▶ [Consigne de travail a] Recopiez à l'identique, parmi les enregistrements, le passage qui va de la ligne contenant « Over which range » jusqu'à la fin des enregistrements, bornes incluses. Ne reprenez pas les images dans votre réponse.

▶ [Extrait du document]
☆ ☆ ☆ ☆ ☆

École : mixité mais pas égalité, par Meriem El Hadraoui
École : mixité mais pas égalité
Schools: Co-ed but not equal
Par/by Meriem El Hadraoui
Des inégalités sexuées
L’égalité filles-garçons est une obligation d’un point de vue légal pour l’Éducation nationale. Cependant, force est de constater qu’au-delà des lois et des conventions internationales, les inégalités et les différences de traitement entre les filles et les garçons restent bien réelles, ancrées voire même, entretenues dans notre quotidien, que ce soit dans la société ou à l’école. En effet, les programmes scolaires, les méthodes pédagogiques, l’orientation, tout comme les interactions entre les élèves mettent en évidence des stéréotypes sexistes très présents dans l’éducation des enfants. Cela prouve que la mixité, bien qu’elle puisse y contribuer, n’est pas toujours source d’égalité.

☆ ☆ ☆ ☆ ☆

▶ [Entrées du jeu de données]
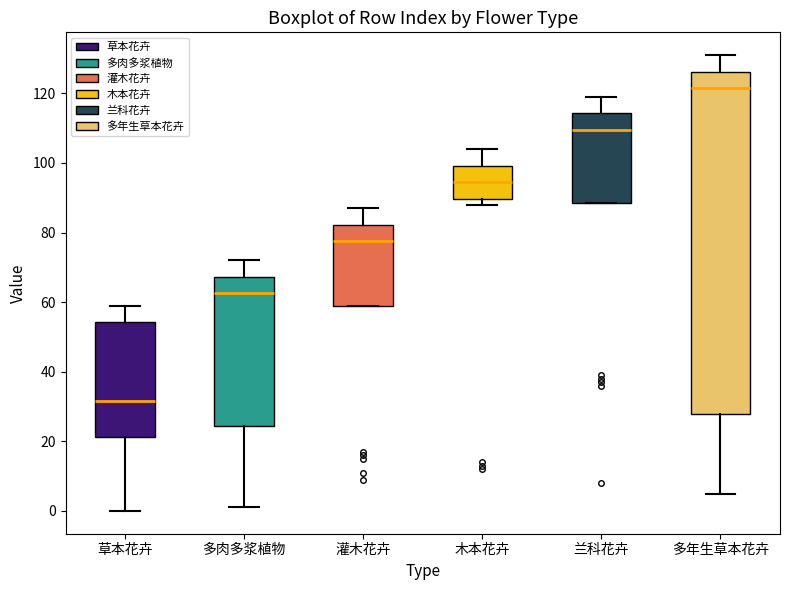

Which box has the highest median line?

多年生草本花卉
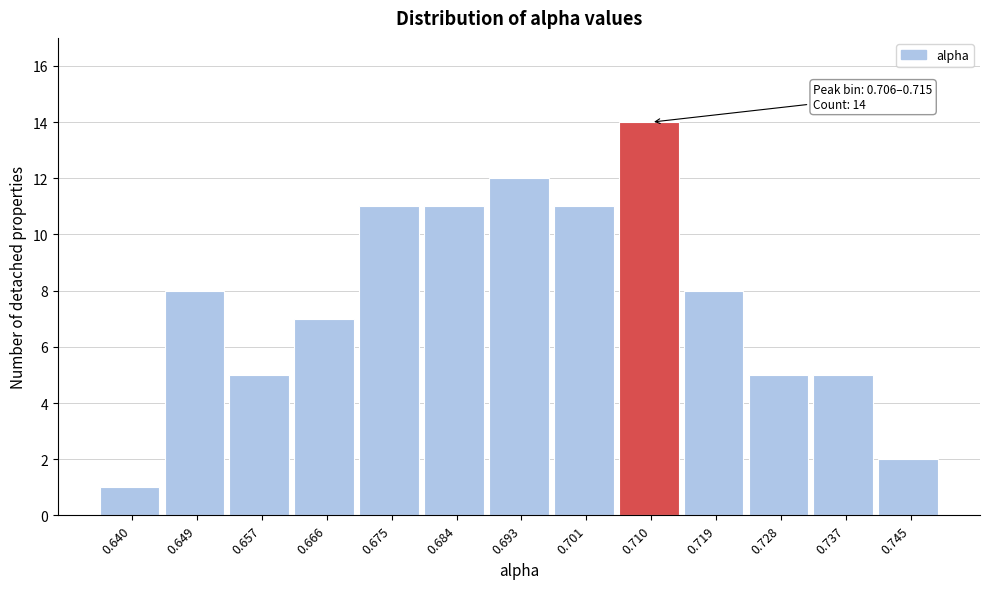

Over which range of the x-axis is the bar tallest?

0.706 to 0.715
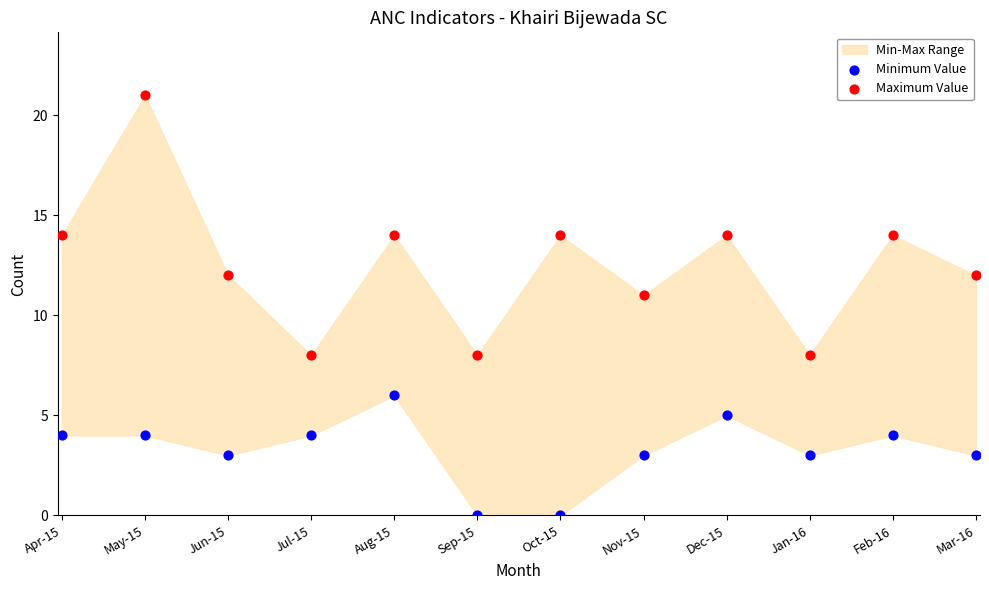

Which series reaches the maximum Y coordinate?

Maximum Value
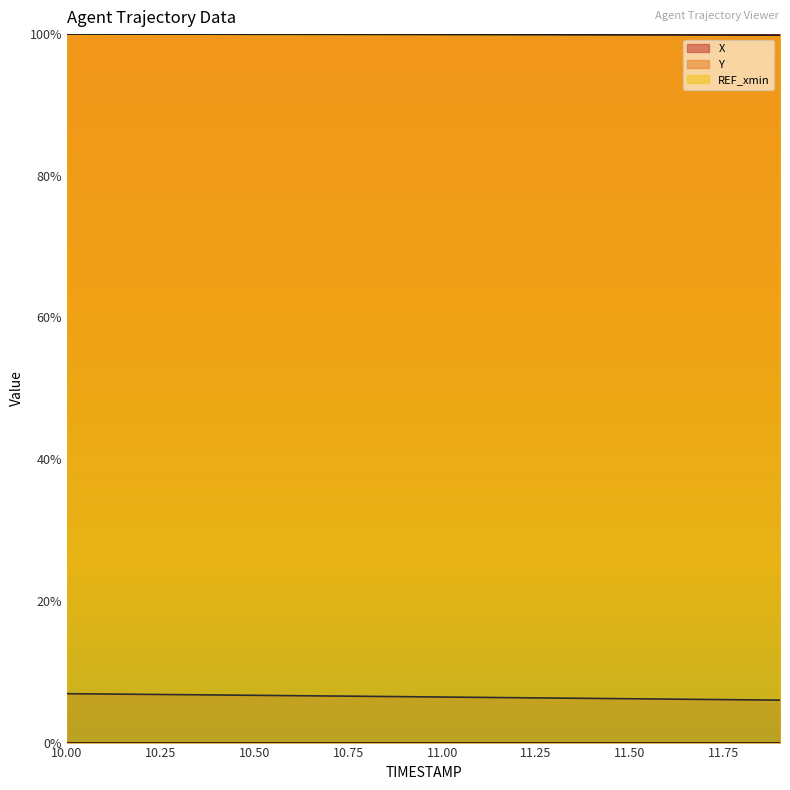

At which category is the sum across all series the highest?

10.00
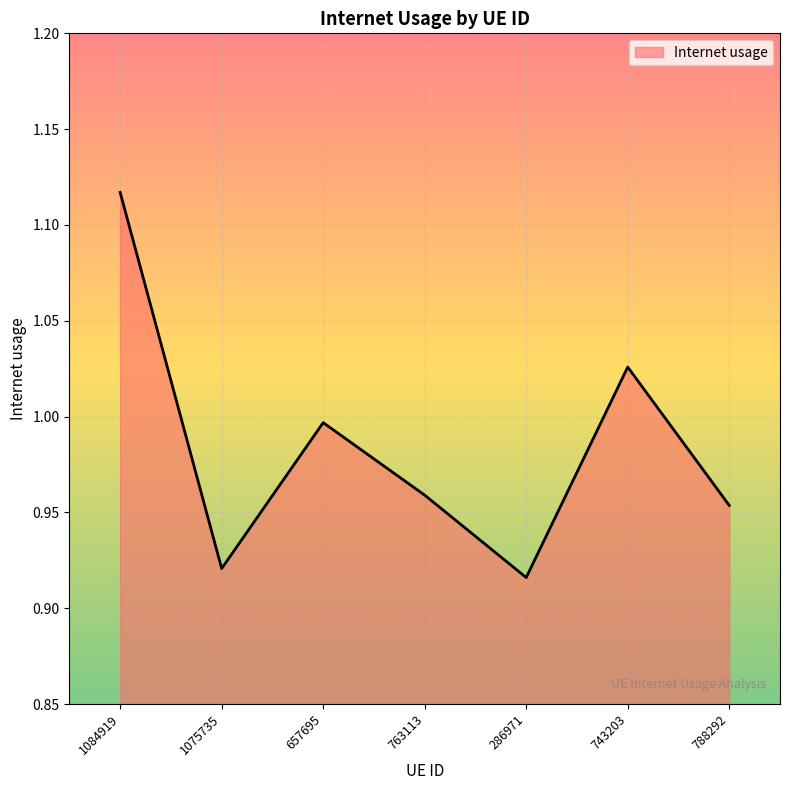

How many lines are shown in the chart?

1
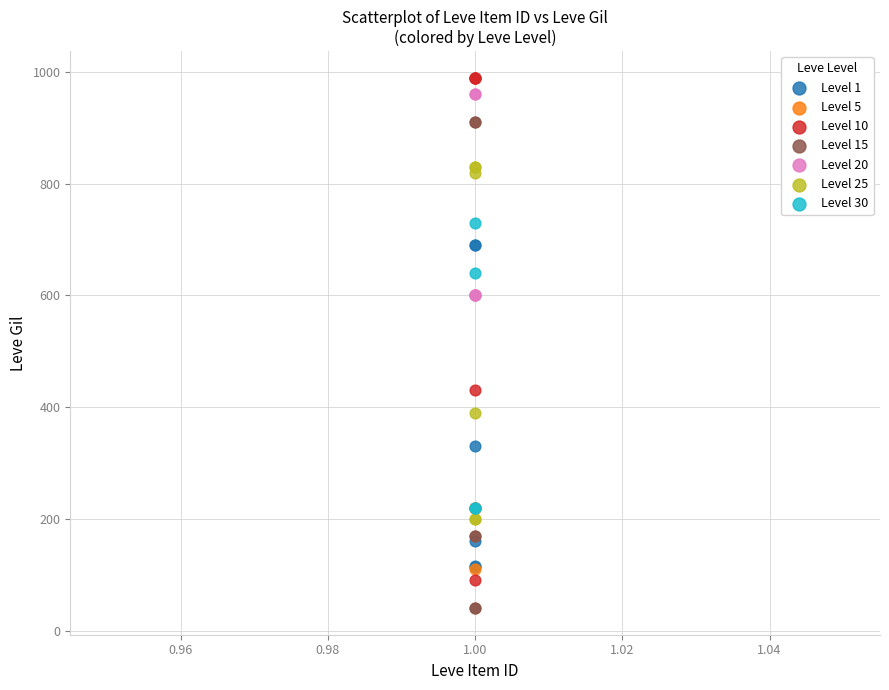

Which series contains the lowest Y value?

Level 15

☆ ☆ ☆ ☆ ☆

▶ [Consigne de travail b] Dans le texte sur la mixité à l'école, quels sont tous les éléments qui, d'après lui, mettent en évidence des stéréotypes sexistes très présents dans l'éducation des enfants ?

▶ [Réponse attendue a]
Over which range of the x-axis is the bar tallest?

0.706 to 0.715

Which series reaches the maximum Y coordinate?

Maximum Value

At which category is the sum across all series the highest?

10.00

How many lines are shown in the chart?

1

Which series contains the lowest Y value?

Level 15

▶ [Réponse attendue b]
- les programmes scolaires
- les méthodes pédagogiques
- l'orientation
- les interactions entre les élèves